* **Work task**: While copying the entries exactly, leave out each picture they contain.

* **Collected data**:
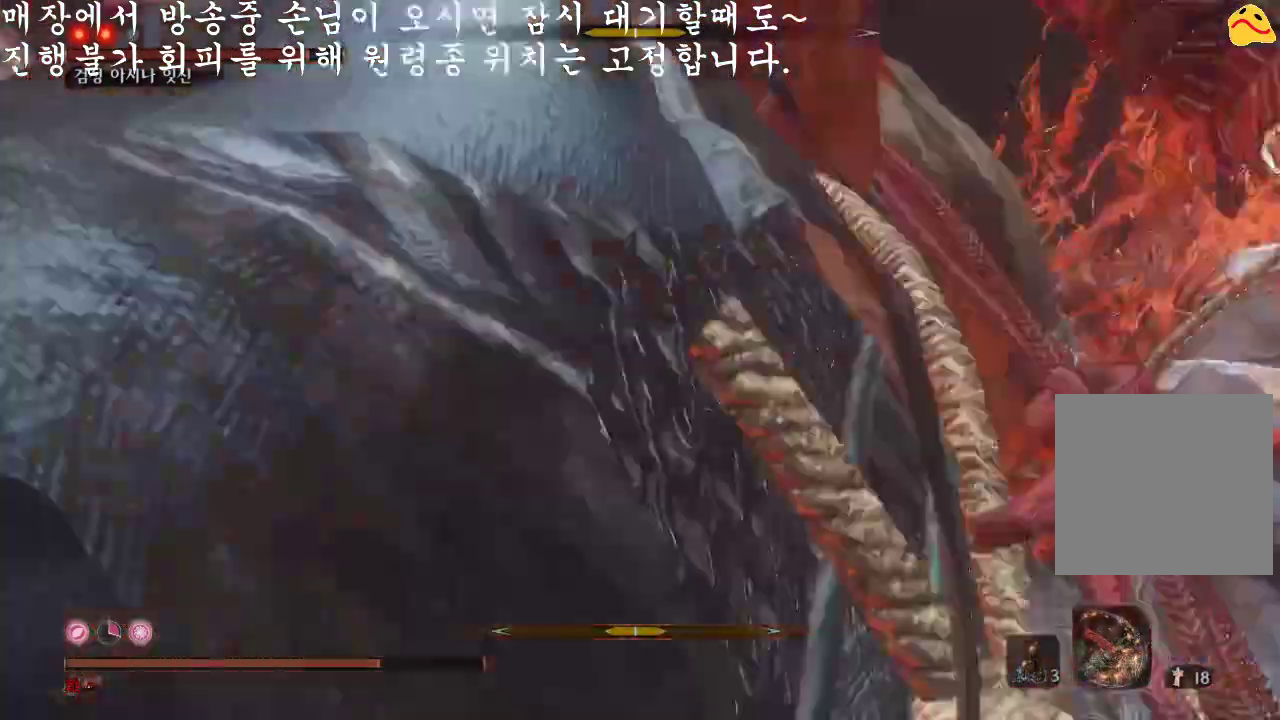
{"buttons": [], "left_stick": "up", "right_stick": "center", "events": [[100, "right_stick", "down"], [367, "right_stick", "down-right"], [433, "left_stick", "up-right"], [500, "left_stick", "up"], [500, "right_stick", "center"]]}
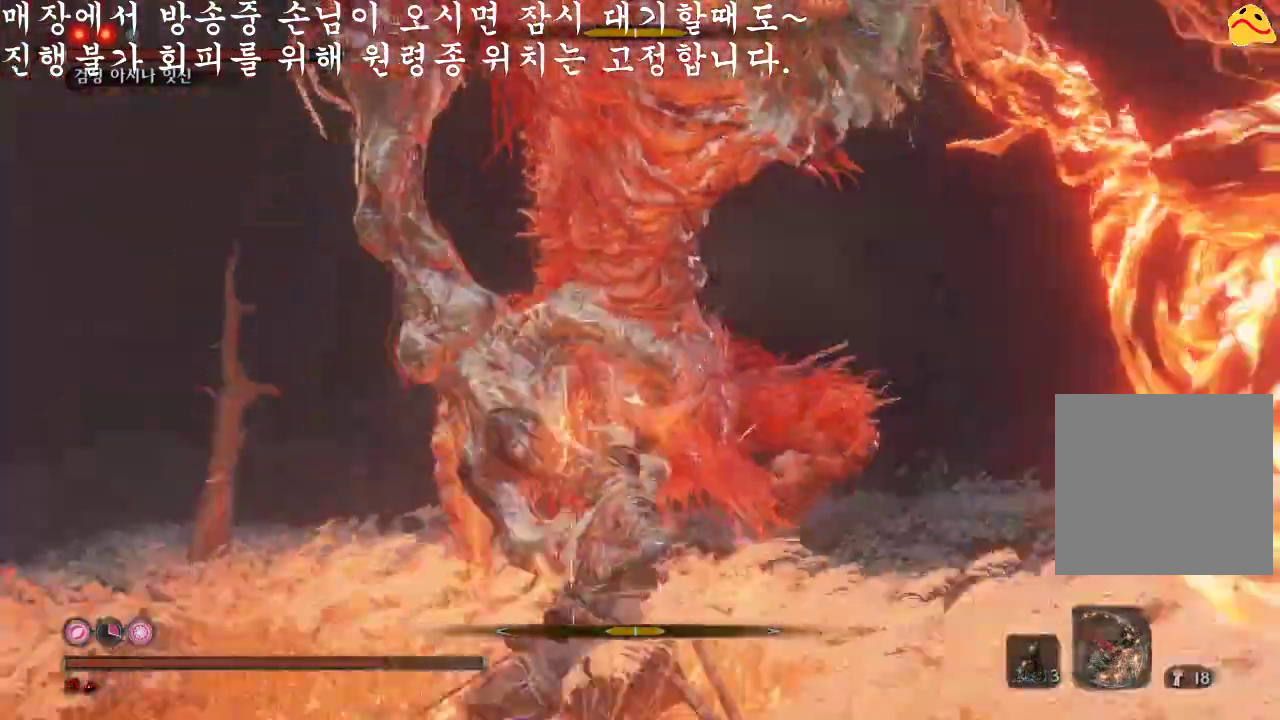
{"buttons": ["B"], "left_stick": "up-right", "right_stick": "center", "events": [[167, "B", "down"], [300, "left_stick", "up-right"]]}
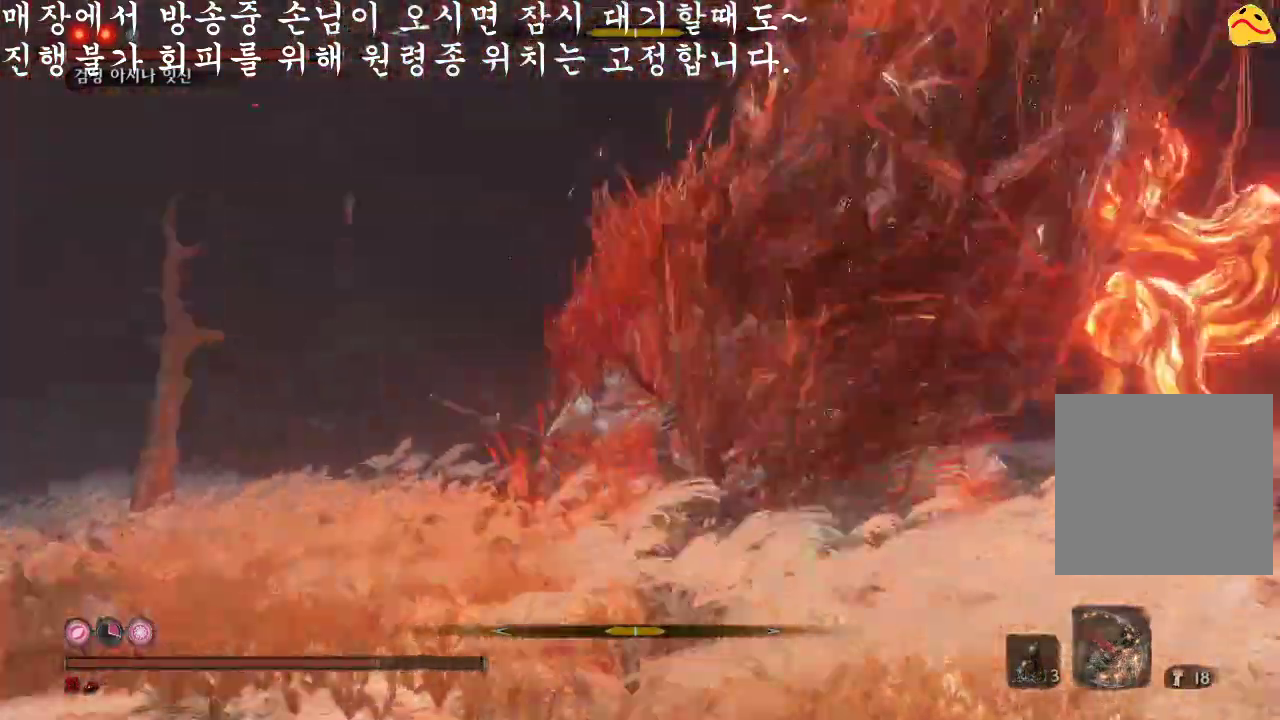
{"buttons": ["B"], "left_stick": "up", "right_stick": "center", "events": [[300, "left_stick", "up"]]}
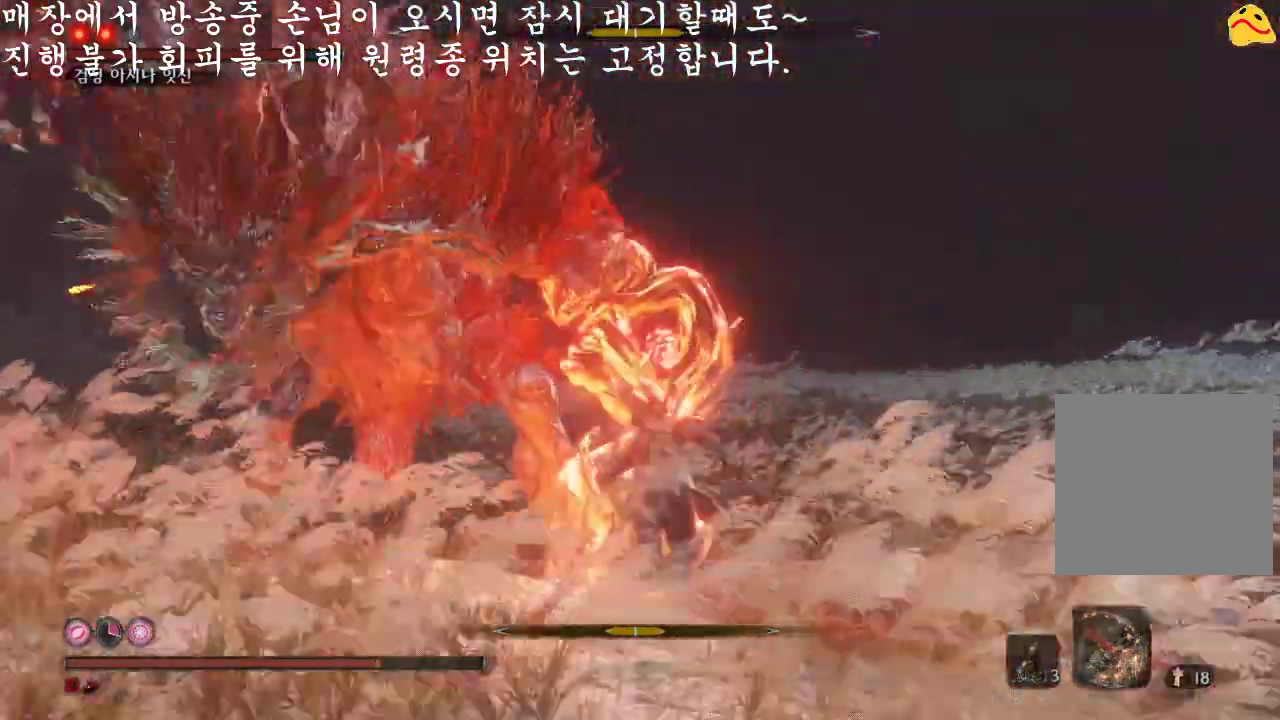
{"buttons": [], "left_stick": "up", "right_stick": "center", "events": [[300, "B", "up"], [400, "A", "down"], [467, "A", "up"]]}
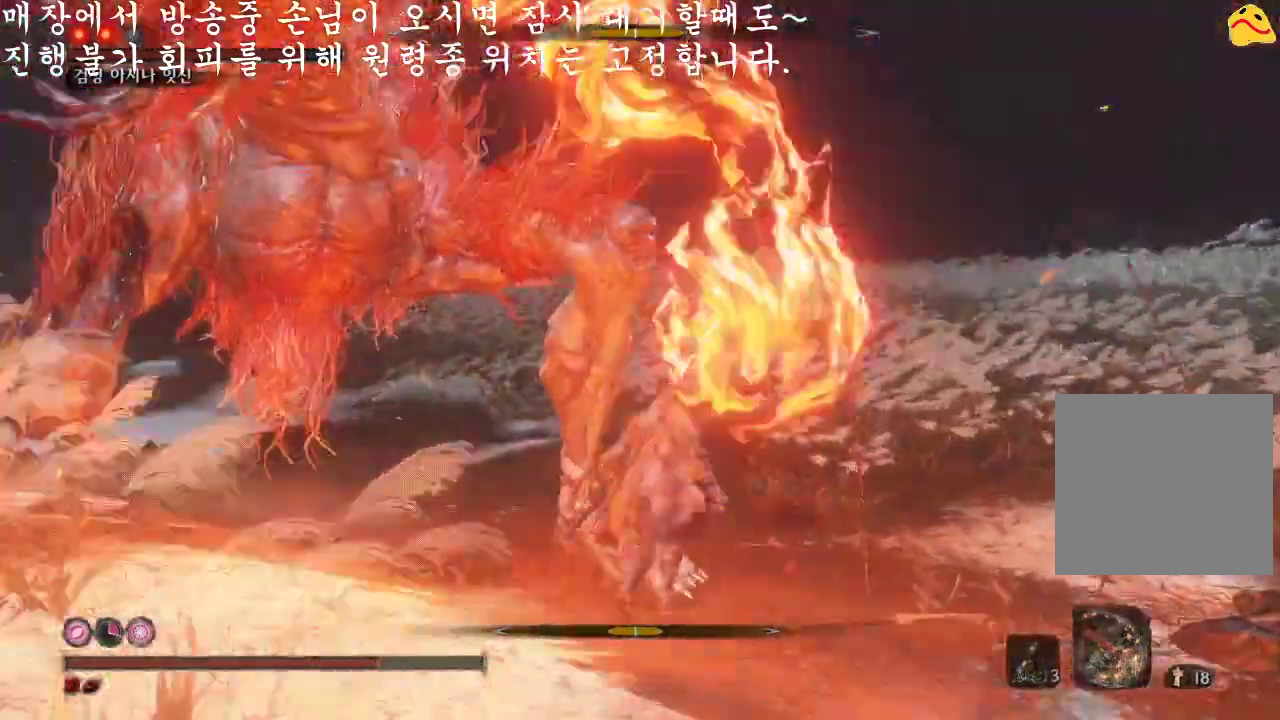
{"buttons": [], "left_stick": "up", "right_stick": "down-right", "events": [[433, "right_stick", "down-right"]]}
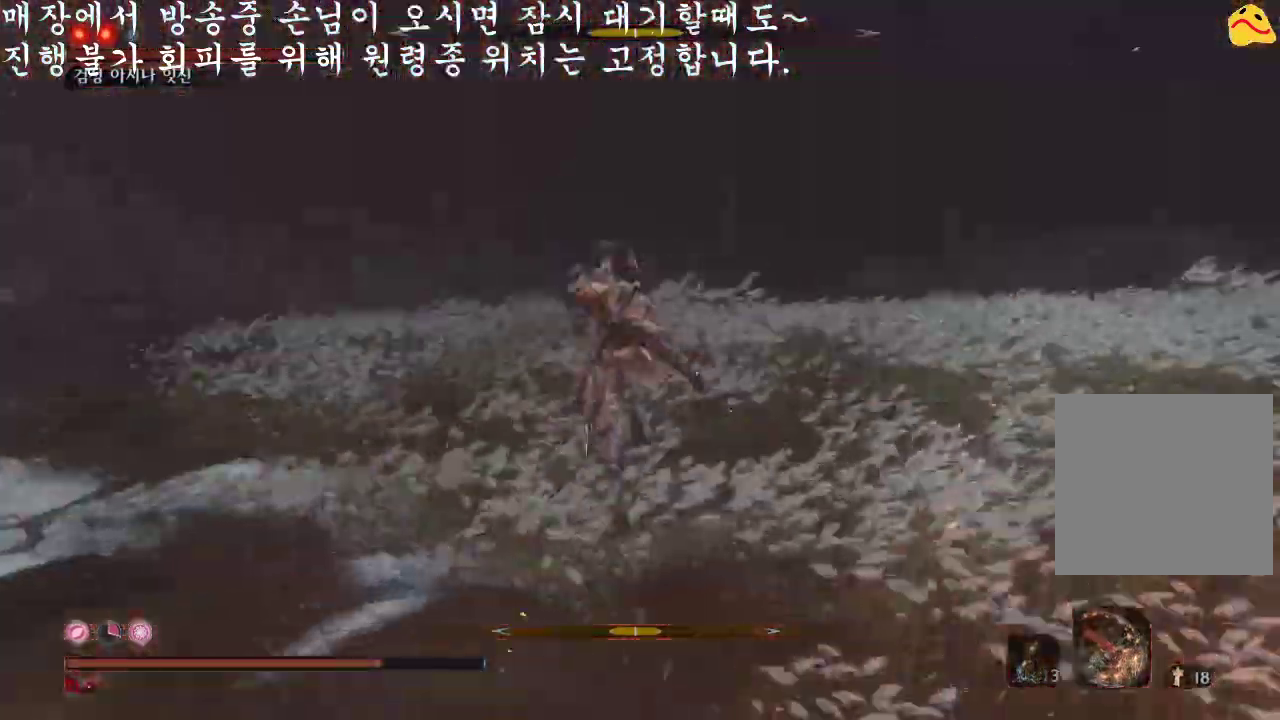
{"buttons": [], "left_stick": "up", "right_stick": "right", "events": [[100, "left_stick", "up-left"], [200, "left_stick", "left"], [400, "left_stick", "up"], [467, "right_stick", "right"]]}
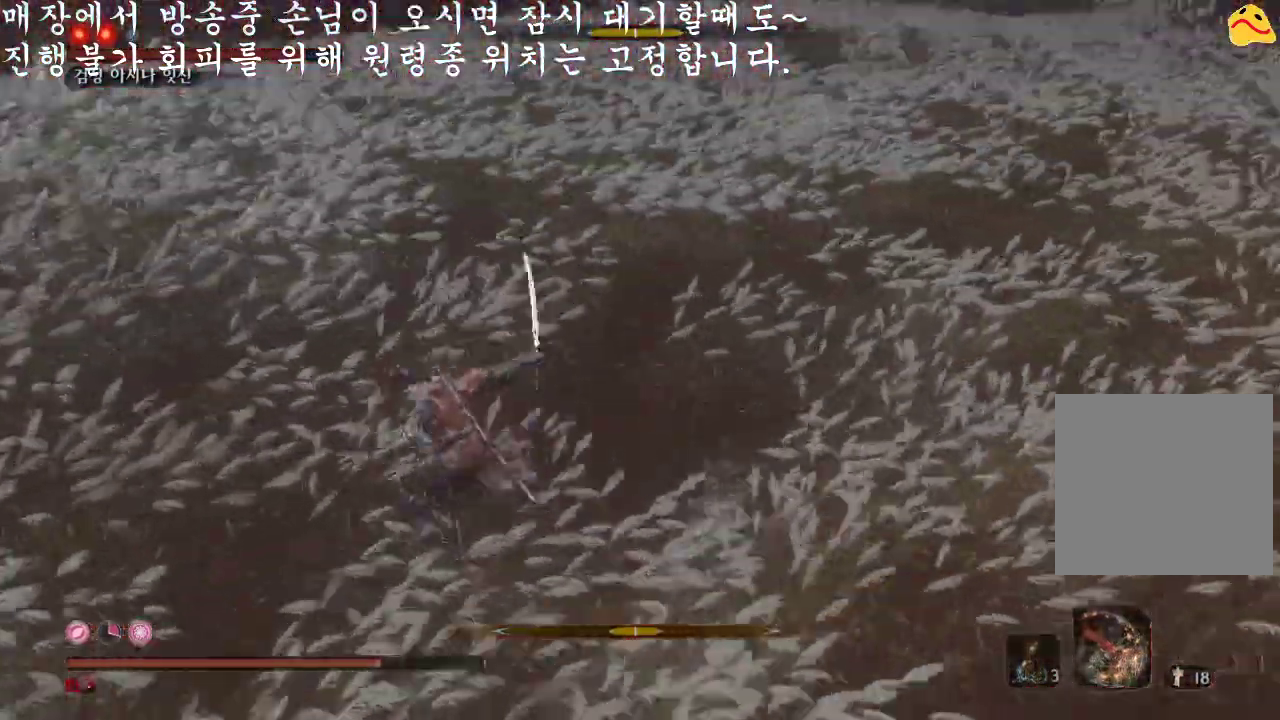
{"buttons": [], "left_stick": "up-left", "right_stick": "center", "events": [[467, "left_stick", "up-left"], [467, "right_stick", "center"]]}
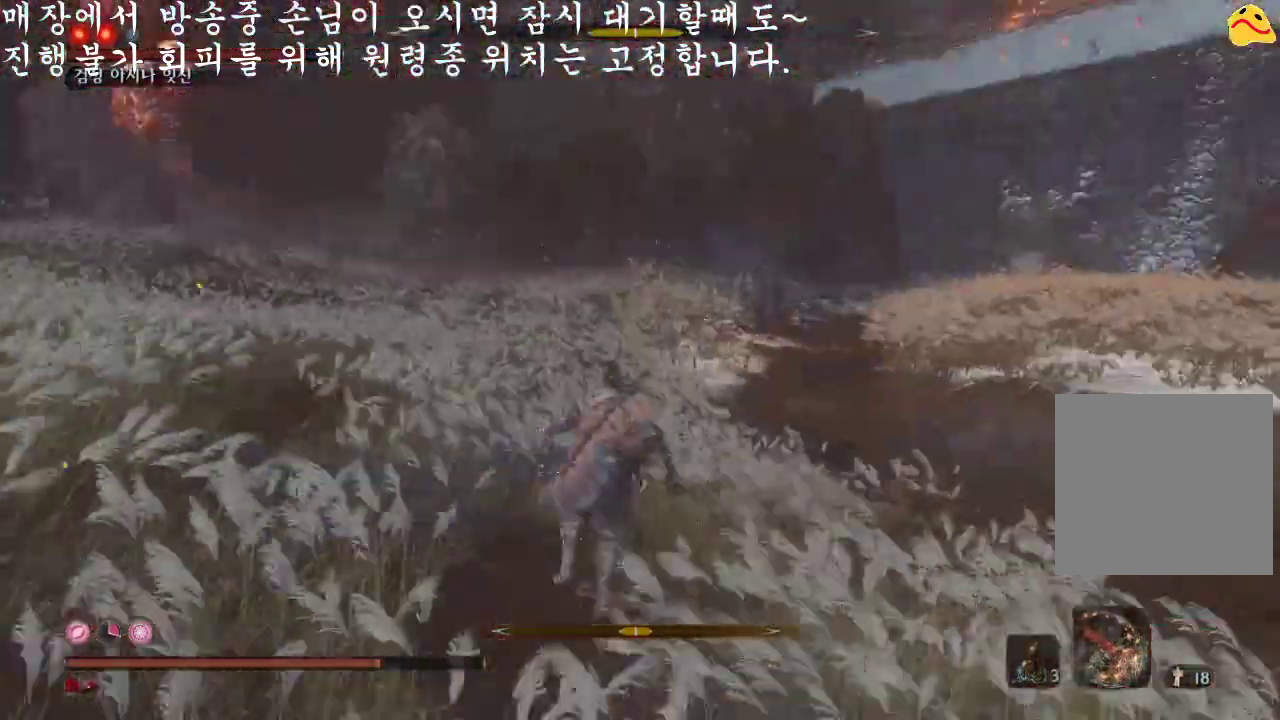
{"buttons": [], "left_stick": "up-left", "right_stick": "center", "events": [[67, "R3", "down"], [200, "R3", "up"]]}
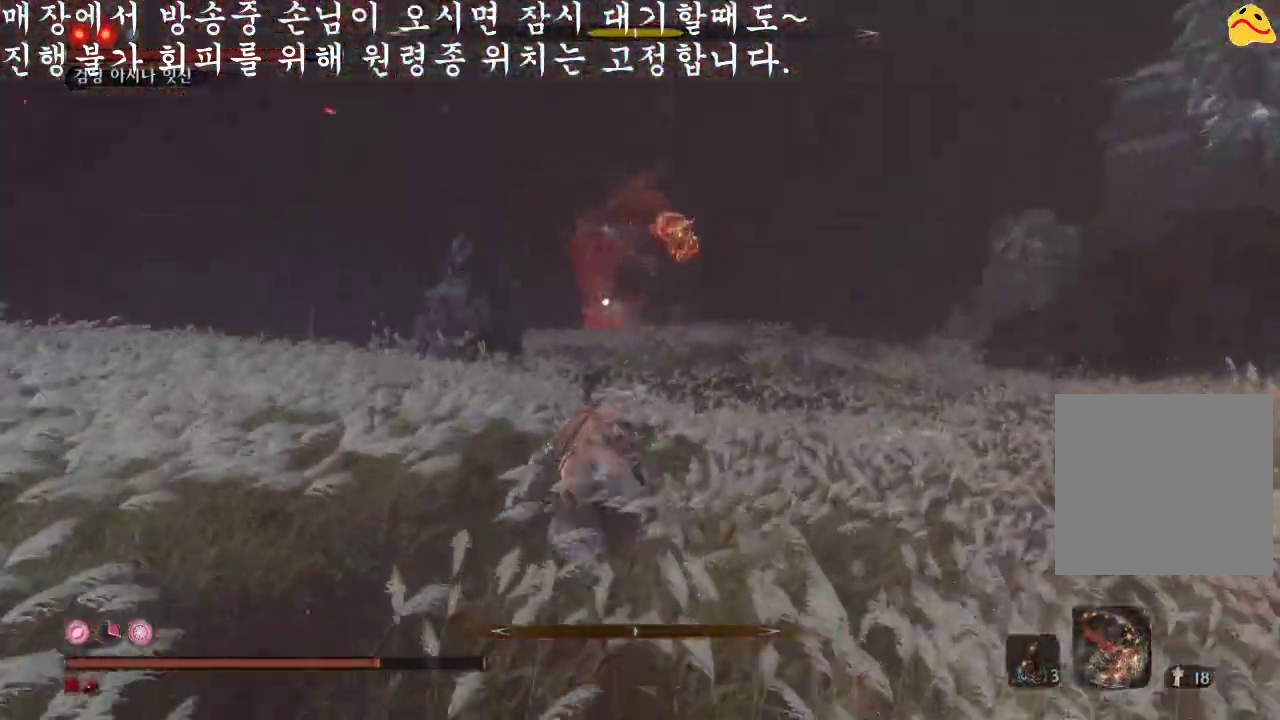
{"buttons": [], "left_stick": "up-right", "right_stick": "center", "events": [[67, "left_stick", "up"], [467, "left_stick", "up-right"]]}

* **Result for this task**:
{"buttons": [], "left_stick": "up", "right_stick": "center", "events": [[100, "right_stick", "down"], [367, "right_stick", "down-right"], [433, "left_stick", "up-right"], [500, "left_stick", "up"], [500, "right_stick", "center"]]}
{"buttons": ["B"], "left_stick": "up-right", "right_stick": "center", "events": [[167, "B", "down"], [300, "left_stick", "up-right"]]}
{"buttons": ["B"], "left_stick": "up", "right_stick": "center", "events": [[300, "left_stick", "up"]]}
{"buttons": [], "left_stick": "up", "right_stick": "center", "events": [[300, "B", "up"], [400, "A", "down"], [467, "A", "up"]]}
{"buttons": [], "left_stick": "up", "right_stick": "down-right", "events": [[433, "right_stick", "down-right"]]}
{"buttons": [], "left_stick": "up", "right_stick": "right", "events": [[100, "left_stick", "up-left"], [200, "left_stick", "left"], [400, "left_stick", "up"], [467, "right_stick", "right"]]}
{"buttons": [], "left_stick": "up-left", "right_stick": "center", "events": [[467, "left_stick", "up-left"], [467, "right_stick", "center"]]}
{"buttons": [], "left_stick": "up-left", "right_stick": "center", "events": [[67, "R3", "down"], [200, "R3", "up"]]}
{"buttons": [], "left_stick": "up-right", "right_stick": "center", "events": [[67, "left_stick", "up"], [467, "left_stick", "up-right"]]}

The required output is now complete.